DETROIT -- Volvo will be easier to sell than its Swedish cousin Saab, Volvo Car Corp. CEO Stephen Odell said.
General Motors Co. is winding down Saab after spending the last year trying to sell it. Ford Motor Co. has been trying to sell Volvo even longer but appears to be near a deal with Chinese automaker Zhejiang Geely Holding Group.
Volvo is easier to separate from its parent, Ford, than Saab would have been from GM, Odell said. Volvo has its own manufacturing, r&d operation and product plan, he said.

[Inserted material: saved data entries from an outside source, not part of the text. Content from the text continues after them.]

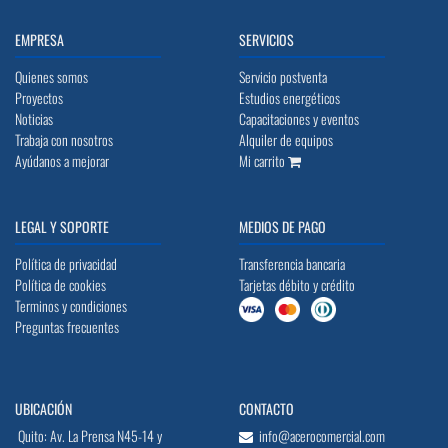
EMPRESA
SERVICIOS
Quienes somos
Servicio postventa
Proyectos
Estudios energéticos
Noticias
Capacitaciones y eventos
Trabaja con nosotros
Alquiler de equipos
Ayúdanos a mejorar
Mi carrito
LEGAL Y SOPORTE
MEDIOS DE PAGO
Política de privacidad
Transferencia bancaria
Política de cookies
Tarjetas débito y crédito
Terminos y condiciones
Preguntas frecuentes
UBICACIÓN
CONTACTO
Quito: Av. La Prensa N45-14 y
info@acerocomercial.com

In his 16 months as CEO, Odell said, Volvo has developed “a product cycle plan that proves that we are stand-alone and can be self-funding.”
Odell declined to say when the product plan starts, but it includes Volvo-only engines. He said future Volvos would use the automaker's own platforms rather than continuing to share platforms with Ford and Mazda.
In other areas, Odell said Volvo is increasing capacity to build more XC60 crossovers. Volvo sold 66,000 XC60s worldwide last year but could have sold more.
So Volvo invested to eliminate a bottleneck in the body shop, a move that will add 20,000 units of capacity this year -- “and we don't see that as enough,” Odell said.
Volvo also suffers from an XC60 shortage in the United States, where the brand sold 9,262 units of the crossover in 2009.
Despite the shortage and a 16 percent decline to 61,435 sales last year, Volvo's U.S. dealers improved their return on sales to 2.3 percent from 1.3 percent in 2008, said Doug Speck, CEO of Volvo Cars of North America.